As Social Data Grows, Researchers Uncover Secrets with Graph Databases
Currently under development at Georgia Tech University is a new project - STINGER Spatio-Temporal Interaction Networks and Graphs Extensible Representation.
It is a graph-processing engine that project lead David Bader says is bigger, faster and more flexible than anything currently in use for analyzing social media connections. You provide a shared-memory computing system, and it provides an open-source tool that can help detect relationships between billions of people, places and things as those relationships change over time — even in real time.
Someone using Facebook data, for example, might write an algorithm using where people or pages would be the vertices and actions (likes, shares, wall posts, etc.) would be the graph’s edges. One relatively easy application, Bader explained, would be to analyze how activity around particular people is increasing, decreasing or changing, therefore indicating changes in their importance or the growth of new communities.

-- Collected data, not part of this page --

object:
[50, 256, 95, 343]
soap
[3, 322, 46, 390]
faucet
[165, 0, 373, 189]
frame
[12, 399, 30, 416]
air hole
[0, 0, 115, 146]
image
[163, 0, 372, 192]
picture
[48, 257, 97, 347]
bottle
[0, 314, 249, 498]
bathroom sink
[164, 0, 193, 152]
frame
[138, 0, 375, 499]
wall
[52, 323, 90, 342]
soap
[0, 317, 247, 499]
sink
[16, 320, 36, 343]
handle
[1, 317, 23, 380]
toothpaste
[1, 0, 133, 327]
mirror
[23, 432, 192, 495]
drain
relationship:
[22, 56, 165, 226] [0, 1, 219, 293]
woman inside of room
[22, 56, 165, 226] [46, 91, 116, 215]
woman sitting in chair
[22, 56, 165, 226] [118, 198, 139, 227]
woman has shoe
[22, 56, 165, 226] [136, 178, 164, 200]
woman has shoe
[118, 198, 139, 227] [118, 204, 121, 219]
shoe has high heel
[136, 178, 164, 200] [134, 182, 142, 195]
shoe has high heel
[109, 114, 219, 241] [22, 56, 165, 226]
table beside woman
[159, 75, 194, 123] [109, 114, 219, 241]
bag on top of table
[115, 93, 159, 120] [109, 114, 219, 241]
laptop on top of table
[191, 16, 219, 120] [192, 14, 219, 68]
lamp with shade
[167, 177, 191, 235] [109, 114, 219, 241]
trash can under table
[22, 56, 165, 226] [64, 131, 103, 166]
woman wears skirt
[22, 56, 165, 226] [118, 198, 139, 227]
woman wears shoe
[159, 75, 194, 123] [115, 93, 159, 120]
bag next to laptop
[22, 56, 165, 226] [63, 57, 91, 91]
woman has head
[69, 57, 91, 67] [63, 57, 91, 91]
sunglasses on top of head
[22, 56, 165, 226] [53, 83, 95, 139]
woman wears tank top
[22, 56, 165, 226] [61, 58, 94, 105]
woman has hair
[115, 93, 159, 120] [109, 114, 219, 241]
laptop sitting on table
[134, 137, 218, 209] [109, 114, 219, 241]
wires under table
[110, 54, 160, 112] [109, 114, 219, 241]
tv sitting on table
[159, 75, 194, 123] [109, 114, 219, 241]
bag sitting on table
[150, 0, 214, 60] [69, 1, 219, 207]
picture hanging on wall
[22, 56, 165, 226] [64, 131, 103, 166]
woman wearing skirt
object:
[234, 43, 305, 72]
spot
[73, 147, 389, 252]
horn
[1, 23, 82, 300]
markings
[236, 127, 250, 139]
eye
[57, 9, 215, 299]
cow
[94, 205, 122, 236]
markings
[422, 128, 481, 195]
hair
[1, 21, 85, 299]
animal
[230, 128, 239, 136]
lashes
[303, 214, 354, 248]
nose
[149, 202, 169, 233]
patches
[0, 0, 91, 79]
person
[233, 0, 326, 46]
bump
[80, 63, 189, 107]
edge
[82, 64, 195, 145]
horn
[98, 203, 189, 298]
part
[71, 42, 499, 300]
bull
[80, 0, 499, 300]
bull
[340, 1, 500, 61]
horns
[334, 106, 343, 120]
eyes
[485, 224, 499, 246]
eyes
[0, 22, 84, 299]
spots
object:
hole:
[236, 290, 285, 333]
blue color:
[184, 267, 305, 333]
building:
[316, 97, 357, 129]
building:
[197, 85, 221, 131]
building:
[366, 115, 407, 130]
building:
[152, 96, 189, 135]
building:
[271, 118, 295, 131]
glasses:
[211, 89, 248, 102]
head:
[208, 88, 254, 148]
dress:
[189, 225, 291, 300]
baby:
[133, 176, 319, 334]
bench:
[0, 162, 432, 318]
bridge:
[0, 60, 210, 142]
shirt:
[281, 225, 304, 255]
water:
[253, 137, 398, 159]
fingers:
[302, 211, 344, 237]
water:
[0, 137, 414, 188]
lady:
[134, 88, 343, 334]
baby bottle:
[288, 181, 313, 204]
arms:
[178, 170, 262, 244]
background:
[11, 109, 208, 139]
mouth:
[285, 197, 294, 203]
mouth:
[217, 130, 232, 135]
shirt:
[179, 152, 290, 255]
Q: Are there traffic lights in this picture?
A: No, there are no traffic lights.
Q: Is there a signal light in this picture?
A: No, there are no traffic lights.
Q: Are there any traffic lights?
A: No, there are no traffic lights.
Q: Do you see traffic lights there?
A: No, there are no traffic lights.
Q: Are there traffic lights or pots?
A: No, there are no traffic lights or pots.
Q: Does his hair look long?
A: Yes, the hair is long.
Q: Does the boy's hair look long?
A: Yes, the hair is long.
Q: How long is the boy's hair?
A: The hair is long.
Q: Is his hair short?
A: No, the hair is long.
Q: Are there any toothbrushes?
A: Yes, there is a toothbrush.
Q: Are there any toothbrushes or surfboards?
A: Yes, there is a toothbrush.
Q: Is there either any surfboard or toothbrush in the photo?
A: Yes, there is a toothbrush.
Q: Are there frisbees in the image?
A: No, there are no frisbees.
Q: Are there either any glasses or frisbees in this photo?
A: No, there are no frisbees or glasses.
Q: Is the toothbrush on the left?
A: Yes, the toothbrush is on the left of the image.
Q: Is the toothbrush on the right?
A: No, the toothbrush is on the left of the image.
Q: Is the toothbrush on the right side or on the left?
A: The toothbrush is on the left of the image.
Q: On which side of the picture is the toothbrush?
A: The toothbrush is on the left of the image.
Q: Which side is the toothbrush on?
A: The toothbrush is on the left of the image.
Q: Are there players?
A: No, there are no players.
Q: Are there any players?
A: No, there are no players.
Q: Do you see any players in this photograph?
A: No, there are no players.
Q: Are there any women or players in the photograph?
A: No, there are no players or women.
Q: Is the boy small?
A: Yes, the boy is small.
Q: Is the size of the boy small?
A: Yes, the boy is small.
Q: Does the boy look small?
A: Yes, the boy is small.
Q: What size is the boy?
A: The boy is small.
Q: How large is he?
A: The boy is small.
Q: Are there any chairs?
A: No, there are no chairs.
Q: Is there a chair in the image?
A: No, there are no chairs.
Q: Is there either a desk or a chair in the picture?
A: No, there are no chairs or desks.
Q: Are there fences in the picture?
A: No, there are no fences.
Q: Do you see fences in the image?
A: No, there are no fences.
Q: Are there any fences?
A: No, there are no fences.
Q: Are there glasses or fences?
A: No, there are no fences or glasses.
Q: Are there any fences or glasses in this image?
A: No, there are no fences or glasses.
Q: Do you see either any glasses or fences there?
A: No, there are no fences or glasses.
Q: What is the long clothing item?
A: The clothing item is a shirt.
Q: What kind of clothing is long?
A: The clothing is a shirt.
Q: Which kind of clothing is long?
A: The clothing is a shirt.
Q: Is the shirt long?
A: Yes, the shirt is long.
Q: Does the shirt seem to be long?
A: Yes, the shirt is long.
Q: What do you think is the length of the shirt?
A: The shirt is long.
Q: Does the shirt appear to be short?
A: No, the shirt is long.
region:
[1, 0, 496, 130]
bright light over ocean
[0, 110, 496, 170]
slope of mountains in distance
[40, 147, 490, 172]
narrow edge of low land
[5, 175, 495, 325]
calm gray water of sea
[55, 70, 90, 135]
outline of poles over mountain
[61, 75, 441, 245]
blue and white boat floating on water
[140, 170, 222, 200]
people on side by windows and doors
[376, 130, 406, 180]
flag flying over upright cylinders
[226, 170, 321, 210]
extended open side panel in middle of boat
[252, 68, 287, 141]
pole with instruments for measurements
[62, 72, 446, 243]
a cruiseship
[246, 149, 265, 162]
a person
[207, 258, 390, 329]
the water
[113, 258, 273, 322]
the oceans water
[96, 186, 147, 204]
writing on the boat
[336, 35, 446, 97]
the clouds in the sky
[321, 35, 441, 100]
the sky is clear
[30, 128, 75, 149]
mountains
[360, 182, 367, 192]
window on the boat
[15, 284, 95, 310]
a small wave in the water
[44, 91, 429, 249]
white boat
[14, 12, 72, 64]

Writing an algorithm to perform that kind of analysis isn’t really the problem, though — it’s writing one that can scale into the billions of vertices and edges and still perform quickly enough to be useful. An algorithm that generates one false positive in a million isn’t so bad when you’re dealing with tens of thousands of items, Bader explained, but it gets to be a big problem when you’re talking about billions of items against which it’s running.
There are dozens of open source graph databases available, including popular offerings such as Neo4j and InfiniteGraph, but he said, “Our lab focuses on algorithms that run fast on massive data sets and that are more accurate than what is traditionally done in social media.”
Bader’s team recently presented a paper detailing a social media algorithm running atop STINGER that ran 100 times faster than some previous approaches because the system stores the graph’s previous state and only performs the minimal amount of processing necessary as new edges are inserted. This is in contrast to traditional approaches that re-process the entire graph every time there’s a change.
That being said, Georgia Tech isn’t entirely alone analyzing massive amounts of social data with graph databases. Google’s Pregel hadalready scaled to billions of vertices and edges as of 2009, and Facebook is currently analyzing more than a billion edges usingApache Giraph (an open source, Hadoop-based Pregel implementation). But those cases — both companies are loaded with smart engineers, data scientists and powerful infrastructure — just underscore the importance of what researchers like Bader are building and releasing as open source.